Now, this is all very interesting, in that the prevailing attitude for the last 150 years or so has been that the Earth has too many damn people on it, and some of them gotta go. I mean…there’s an actual monument dedicated to this idea. But trends in birth rates and even levels of both male & female fertility seem to suggest otherwise.
Much of this “over-population” idea has its roots in esoteric thought. And by “esoteric,” I’ll throw in “religious” thought in general. The idea of the Rapture-type (Infinity War) event which cuts down the # of people; the idea of a “Golden Age” after the “wheat is sorted from the chaff” and only the True Believers are left. Then: the world will be an unending bounty and Heaven-On-Earth.
We can also chalk up this “population anxiety” to the myth of Atlantis—”explaining” the Great Flood by thinking it as the world not only being over-populated, but over-populated by mostly heathens and evil people. And so the Great Flood (or whatever that disaster was millennia ago) was not some rando event in a meaningless universe, but rather God punishing the wicked.

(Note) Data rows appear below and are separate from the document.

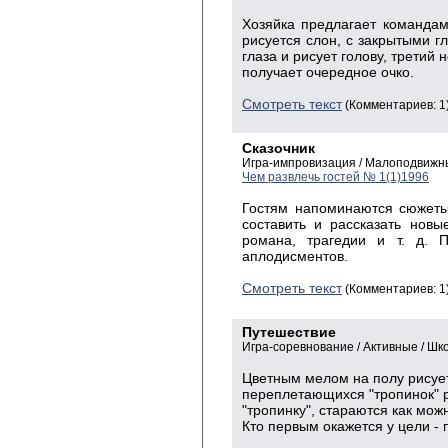
Хозяйка предлагает командам
рисуется слон, с закрытыми гл
глаза и рисует голову, третий н
получает очередное очко.
Смотреть текст
(Комментариев: 1
Сказочник
Игра-импровизация / Малоподвижн
Чем развлечь гостей № 1(1)1996
Гостям напоминаются сюжеты 
составить и рассказать новы
романа, трагедии и т. д. 
аплодисментов.
Смотреть текст
(Комментариев: 1
Путешествие
Игра-соревнование / Активные / Шк
Цветным мелом на полу рисуе
переплетающихся "тропинок" р
"тропинку", стараются как мож
Кто первым окажется у цели - 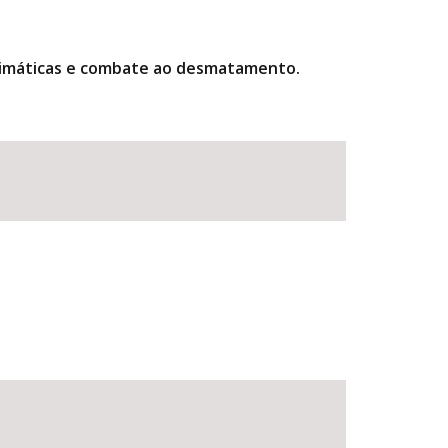
climáticas e combate ao desmatamento.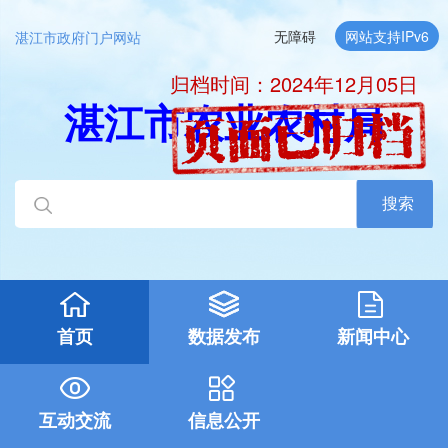
无障碍
网站支持IPv6
湛江市政府门户网站
归档时间：2024年12月05日
湛江市农业农村局
搜索
首页
数据发布
新闻中心
互动交流
信息公开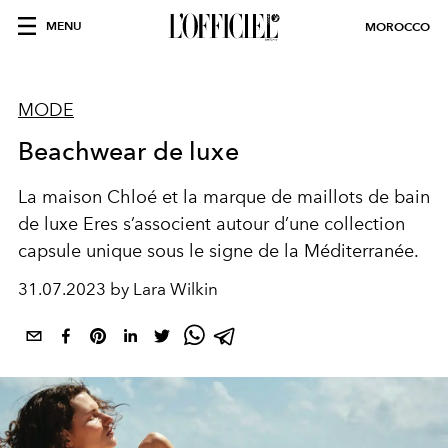
MENU
MOROCCO
MODE
Beachwear de luxe
La maison Chloé et la marque de maillots de bain
de luxe Eres s’associent autour d’une collection
capsule unique sous le signe de la Méditerranée.
31.07.2023 by Lara Wilkin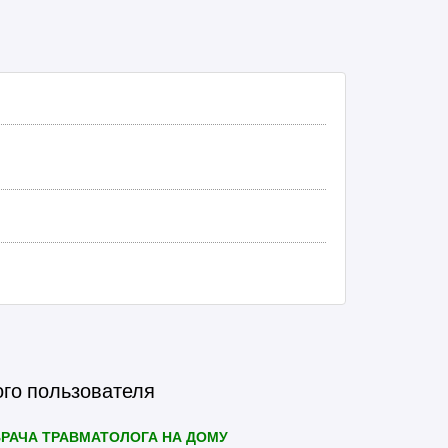
ого пользователя
РАЧА ТРАВМАТОЛОГА НА ДОМУ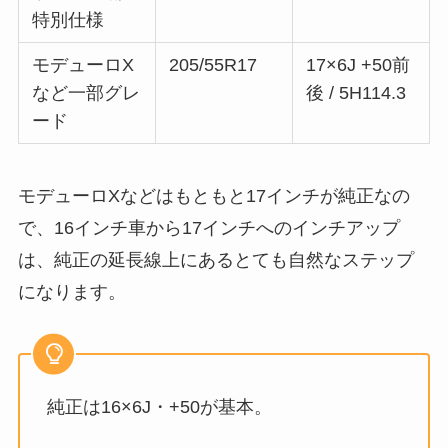
特別仕様
モデューロX
205/55R17
17×6J +50前
など一部グレ
後 / 5H114.3
ード
モデューロXなどはもともと17インチが純正なの
で、16インチ車から17インチへのインチアップ
は、純正の延長線上にあるとても自然なステップ
になります。
純正は16×6J・+50が基本。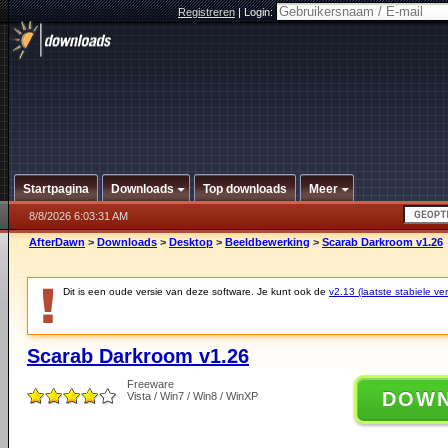
Registreren
|
Login:
Startpagina
Downloads
Top downloads
Meer
8/8/2026 6:03:31 AM
AfterDawn
>
Downloads
>
Desktop
>
Beeldbewerking
>
Scarab Darkroom v1.26
Dit is een oude versie van deze software. Je kunt ook de
v2.13 (laatste stabiele ver
Scarab Darkroom v1.26
Freeware
DOW
Vista / Win7 / Win8 / WinXP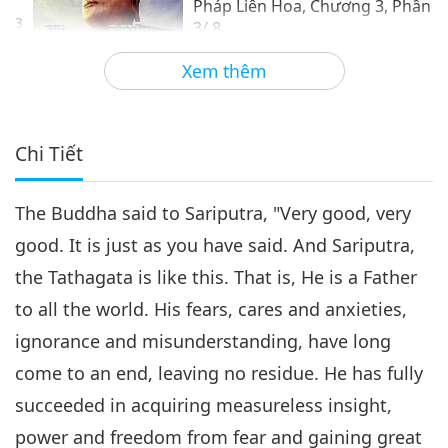
Pháp Liên Hoa, Chương 3, Phần
3
3/ 8
18:51
Xem thêm
Lời Thánh Khải
2019-03-25
5050
Lượt Xem
Trích Kinh Phật Giáo: Kinh
Diệu Pháp Liên Hoa, Chương
Chi Tiết
3, Phần 4/8
19:32
The Buddha said to Sariputra, "Very good, very
Lời Thánh Khải
2019-04-01
4934
Lượt Xem
good. It is just as you have said. And Sariputra,
Trích Kinh Phật Giáo: Kinh Diệu
the Tathagata is like this. That is, He is a Father
Pháp Liên Hoa, Chương 3, Phần
5
5/8
to all the world. His fears, cares and anxieties,
18:59
ignorance and misunderstanding, have long
Lời Thánh Khải
2019-04-02
5030
Lượt Xem
come to an end, leaving no residue. He has fully
Trích Kinh Phật Giáo: Kinh Diệu
succeeded in acquiring measureless insight,
Pháp Liên Hoa, Chương 3, Phần
power and freedom from fear and gaining great
6
6/8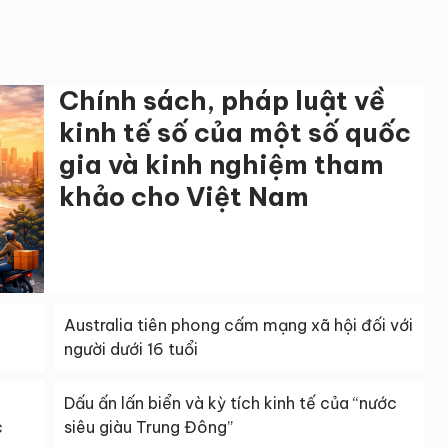
Chính sách, pháp luật về
kinh tế số của một số quốc
gia và kinh nghiệm tham
khảo cho Việt Nam
Australia tiên phong cấm mạng xã hội đối với
người dưới 16 tuổi
Dấu ấn lấn biển và kỳ tích kinh tế của “nước
c
siêu giàu Trung Đông”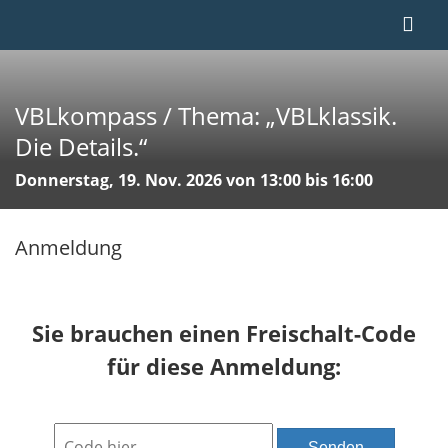
VBLkompass / Thema: „VBLklassik.
Die Details.“
Donnerstag, 19. Nov. 2026 von 13:00 bis 16:00
Anmeldung
Sie brauchen einen Freischalt-Code
für diese Anmeldung:
Senden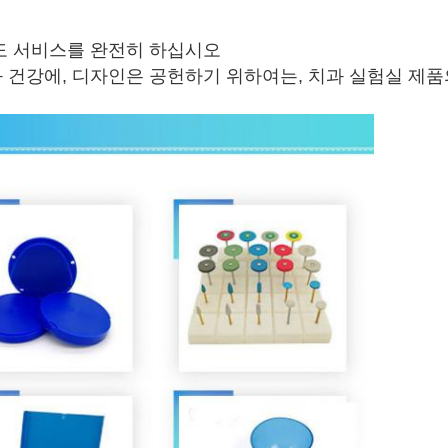
도 서비스를 완전히 하십시오
 건강에, 디자인은 공헌하기 위하여는, 치과 실험실 제품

But these may all be “old” tropes at this point. The new trope may very well be: women are purposely refusing to “replenish” the Earth. Education and even technology will be blamed. You’ll have large Luddite movements “going back to basics” with the stated purpose of repopulating the planet; they’ll couple all this by refusing to vaccinate their children & use other forms of modern science and medicine. Then the population will dwindle even more.
And here’s another, parallel trope that I predict will have relevance to the Collective well within 20 years: parthenogenesis. I absolutely believe it. It’s going to be a wild future, folks.
A funny thing about me: I tend to sometimes only “experience” things after I write about them a long time afterwards.
I will write some bit about my life and go: “Oh, was I supposed to be UPSET because of that? Oh…yes, I could see how that would have been upsetting. Yes, that makes sense now.”
My creative writing professor in college said my work was too “extreme.” He suggested I write “slice of life” things instead. Then he found that stuff too extreme as well. I told him my literary idol was William Burroughs. He told me Burroughs was an untalented hack.
I got a C in that class, the only C I got (outside of a few “pass or fail” science & math courses) in my four-and-a-half years at the college. Which was a bit disconcerting, because I was hoping to major in Creative Writing. But I never took the next class in the sequence.
Instead, I took a concentration in Shakespearean Literature.
As I take care of some odds and ends at the moment, I might post less. I’m not sure. But I figured I’d just let you know.
Have a good Thursday & thank you for spending this time with me today.